I bought the pack I think it had about 3 bulbs. I got 1 really nice plant but the other bulbs didn't grow.


----------



## z1200 (Jan 26, 2012)

I think I also heard putting them in the friidge for a bit makes them grow..... anybody else hear this?


----------



## Kehy (Apr 19, 2011)

z1200 said:


> I think I also heard putting them in the friidge for a bit makes them grow..... anybody else hear this?


I've heard the opposite actually, that you want to use warm water to soak them in. I would also recommend keeping them in a separate container from the tank until you know for sure they're sprouting.


----------



## z1200 (Jan 26, 2012)

I did a bit of research and some people say they grew after their heaters quit for a bit. Maybe like some flower bulbs have to winter to grow, I'll throw a few outside and see how they fare.


----------



## z1200 (Jan 26, 2012)

One just sprouted, so I wont be putting them outside.

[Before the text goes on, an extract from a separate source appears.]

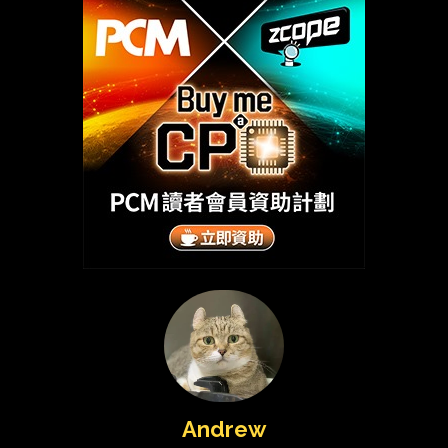
Andrew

A lily I think?


----------



## ZachZaf (Jan 26, 2012)

I have bought probably 3 packs altogether of the mixed bulbs. usually 5 in a tub, and probably about 3 of them sprout, most come up pretty well, but who knows what the actual odds are...


----------



## Chillwill007 (Aug 20, 2010)

Ya I bought a pack that had about 6 bulbs in it and got an onion plant and a red arrow head Lilly. Then I bought another pack recently and got nothing out of them so there just hit or miss


----------



## z1200 (Jan 26, 2012)

I noticed that my tank temp. Was raised when it sprouted, not lowered. Maybe that helps.


----------



## ZachZaf (Jan 26, 2012)

they have a 30 day sprout guarantee... if they dont sprout in 30 you can send them back for a new one.


----------



## Kehy (Apr 19, 2011)

Yeah if ya'll are getting non-sprouters, send them back in! You get new plant for free, and they're already sprouted when they send them


----------